I have long been saying, it is the tropics that drive the system and understanding the tropics is the key to understanding how the climate/weather systems work. This is the source of the heat pump. Other areas of the globe are of far less significance and changes in the Artic whilst these may have real visible effect in practice, make little difference and often work in a manner reverse to what one may expect (may be this is mother nature’s in built self regulator eg., melting ice allows the globe to lose more heat and is therefore a brake on runaway warming).

RACookPE1978
Editor
August 18, 2011 10:30 am

Ged says:
August 18, 2011 at 9:37 am
This raises the question of what can replace the ERA-40? And what does this mean for all the studies that used it, and the whole idea of Polar Amplification?

As I understand the term – as it is most commonly used in most cases – is that Polar Amplification is caused by:
(1) the “assumed” 24-hour day in the high Arctic. (It’s not really 24-hours of daylight, every day between the March and Sept Equinox at all points above the Arctic circle… The sun is visible at midnight above that point during SOME days of the year (depending on the latitude, the further north you go, the more days the sun is visible) at certain (very low) angles above the horizon. Right at the Arctic circle, the sun will “kiss” the horizon at midnight only one day, and will be much higher at noon. Right at the exact pole, the sun will be up all the time , swinging in a low circle all around the horizon. But there are only a few tens of thousand of sq km’s between 89 north and the pole. As you go further south towards the Arctic circle, the number of days the sun shines for 24 hours decreases significantly, and the sun’s angle at midnight averages lower and lower – which means less and less energy can be absorbed into the surface.
(2) The amount of water vapor (90+% of the total greenhouse gas concentration near the equator) in the Arctic (and Antarctic) is limited by the very low temperatures up there. Thus, assuming CO2 is evenly distributed around the globe, the relative amounts of CO2 as a greenhouse gas increases at the poles, and thus, the assumed effect of an increase in CO2 is greater at the poles than anywhere else on the globe.
(3) Positive sea-ice albedo feedback. If the sun is shining “straight down” onto open water, 6-7% is reflected, and the remaining (93-94%) is absorbed into the water, where is available to be re-radiated and absorbed by the CO2 in the atmosphere. (per conventional CAGW theory.) Thus, if I melt any sea ice up north, there is more open “dark” ocean water to absorb more radiation, which then heats the ocean, which re-radiates more radiation, which is absorbed by CO2 which heats the little remaining sea ice, which melts that sea ice faster, which absorbs more solar radiation, which melts the sea ice faster ….
This concept fails when actual reflectivity at actual sea ice locations is checked. Both sea ice and open water have nearly identical indices at 1.33 and 1.31, and thus have nearly the same amounts of reflected energy – regardless of “color” of the open water compared to sea ice – in the high Arctic.

[Extracted records]
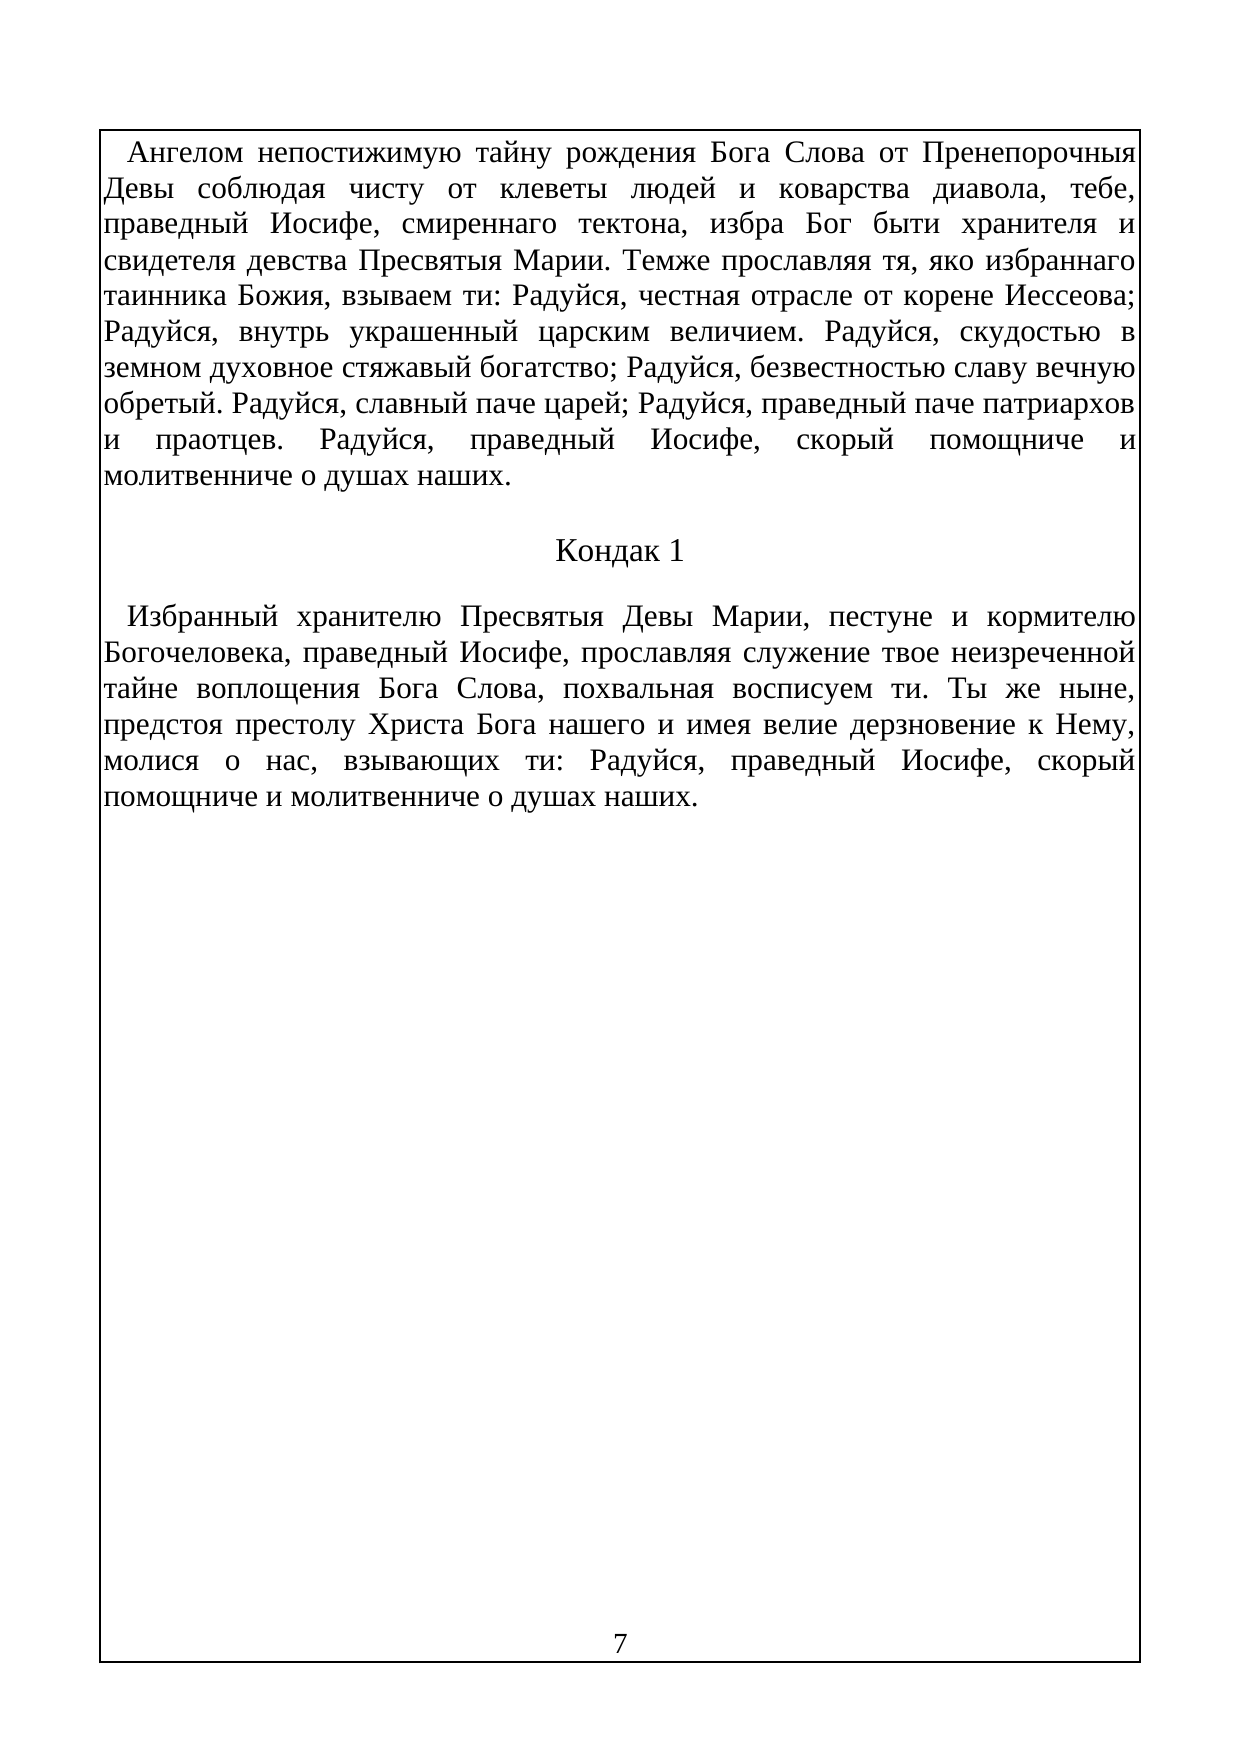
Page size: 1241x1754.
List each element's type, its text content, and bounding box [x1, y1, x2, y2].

text Ангелом непостижимую тайну рождения Бога Слова от Пренепорочныя Девы соблюдая чисту от клеветы людей и коварства диавола, тебе, праведный Иосифе, смиреннаго тектона, избра Бог быти хранителя и свидетеля девства Пресвятыя Марии. Темже прославляя тя, яко избраннаго таинника Божия, взываем ти: Радуйся, честная отрасле от корене Иессеова; Радуйся, внутрь украшенный царским величием. Радуйся, скудостью в земном духовное стяжавый богатство; Радуйся, безвестностью славу вечную обретый. Радуйся, славный паче царей; Радуйся, праведный паче патриархов и праотцев. Радуйся, праведный Иосифе, скорый помощниче и молитвенниче о душах наших. [103, 133, 1137, 492]
subtitle Кондак 1 [103, 530, 1137, 568]
text Избранный хранителю Пресвятыя Девы Марии, пестуне и кормителю Богочеловека, праведный Иосифе, прославляя служение твое неизреченной тайне воплощения Бога Слова, похвальная восписуем ти. Ты же ныне, предстоя престолу Христа Бога нашего и имея велие дерзновение к Нему, молися о нас, взывающих ти: Радуйся, праведный Иосифе, скорый помощниче и молитвенниче о душах наших. [103, 598, 1137, 813]
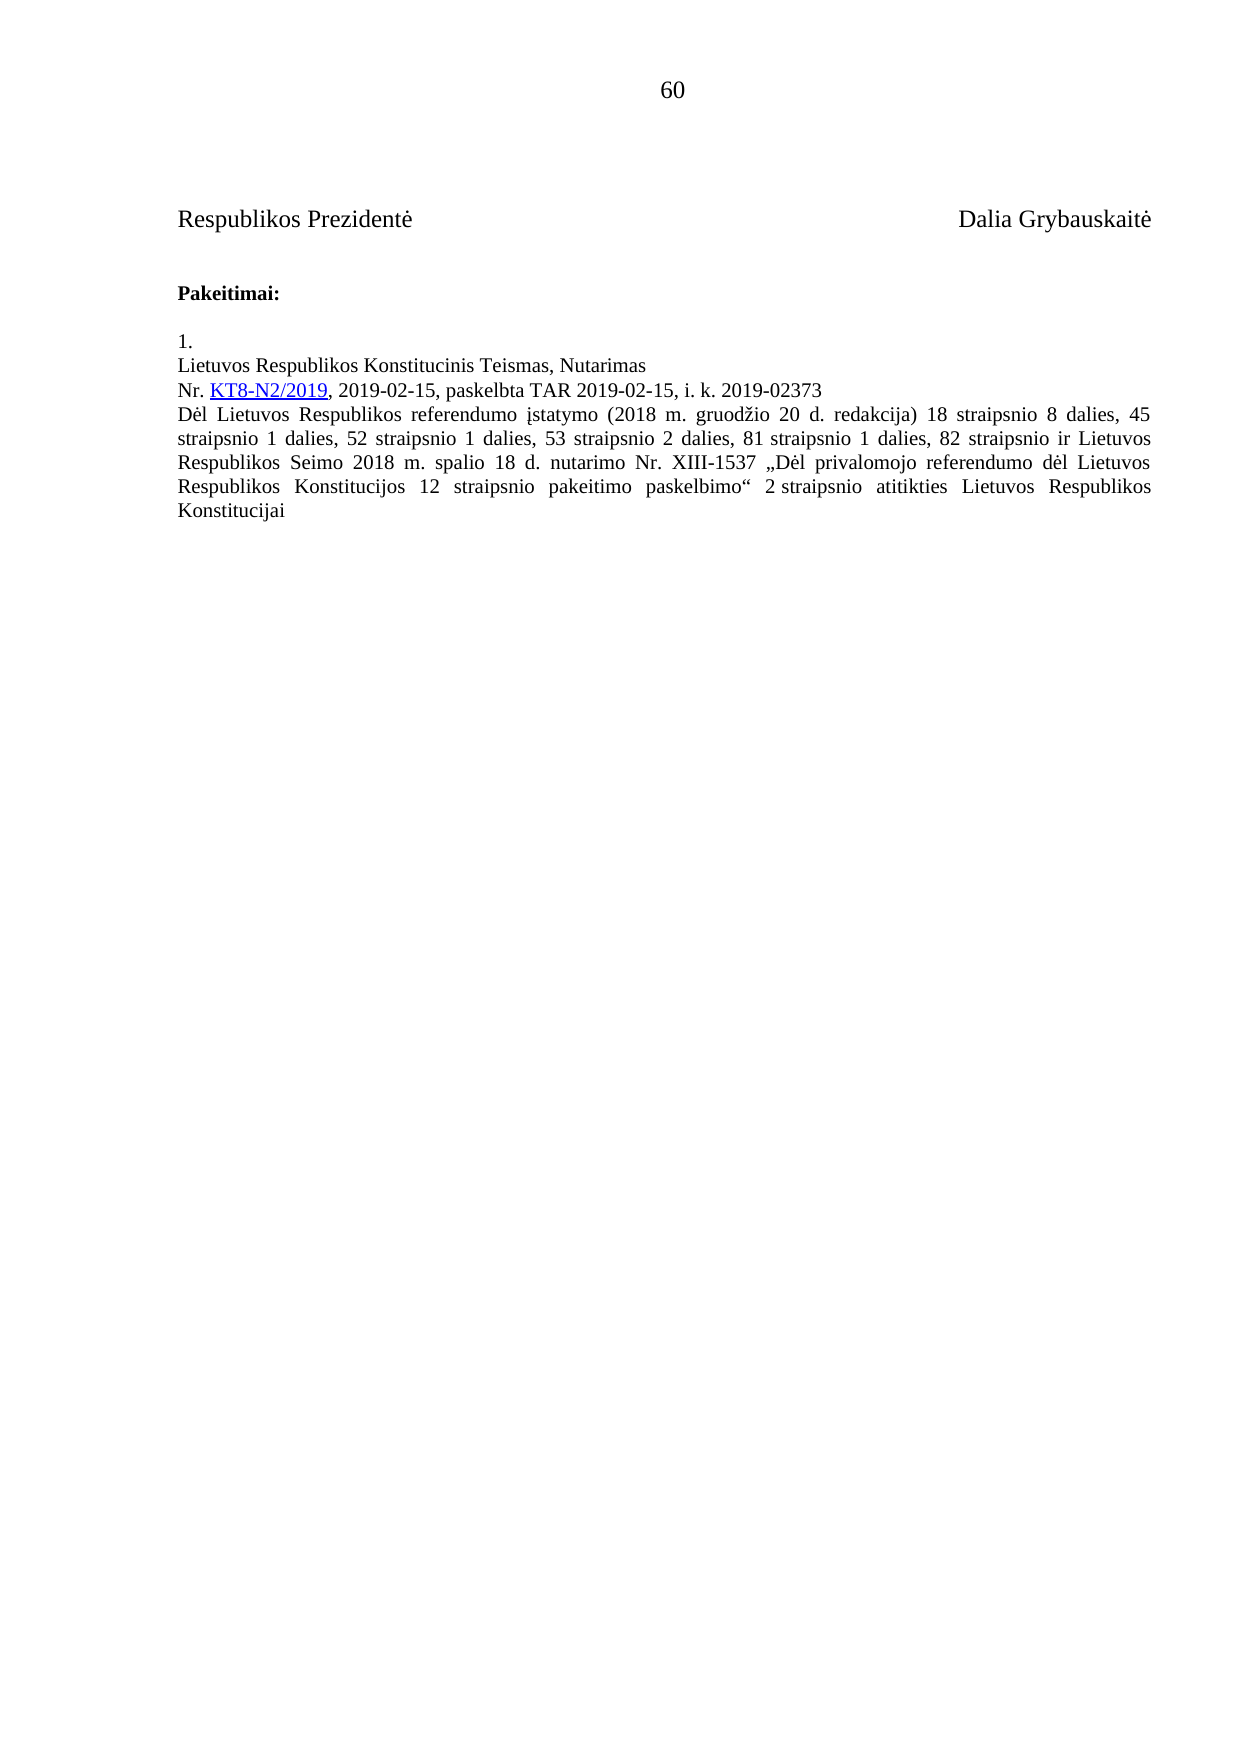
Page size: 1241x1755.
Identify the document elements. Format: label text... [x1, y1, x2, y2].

[Task to complete]
Can you quote the climate discussion word for word, starting at "(3) Positive sea-ice" and ending at "ice faster …."? The lines aren't needed for this.

[Output of the task]
(3) Positive sea-ice albedo feedback. If the sun is shining “straight down” onto open water, 6-7% is reflected, and the remaining (93-94%) is absorbed into the water, where is available to be re-radiated and absorbed by the CO2 in the atmosphere. (per conventional CAGW theory.) Thus, if I melt any sea ice up north, there is more open “dark” ocean water to absorb more radiation, which then heats the ocean, which re-radiates more radiation, which is absorbed by CO2 which heats the little remaining sea ice, which melts that sea ice faster, which absorbs more solar radiation, which melts the sea ice faster ….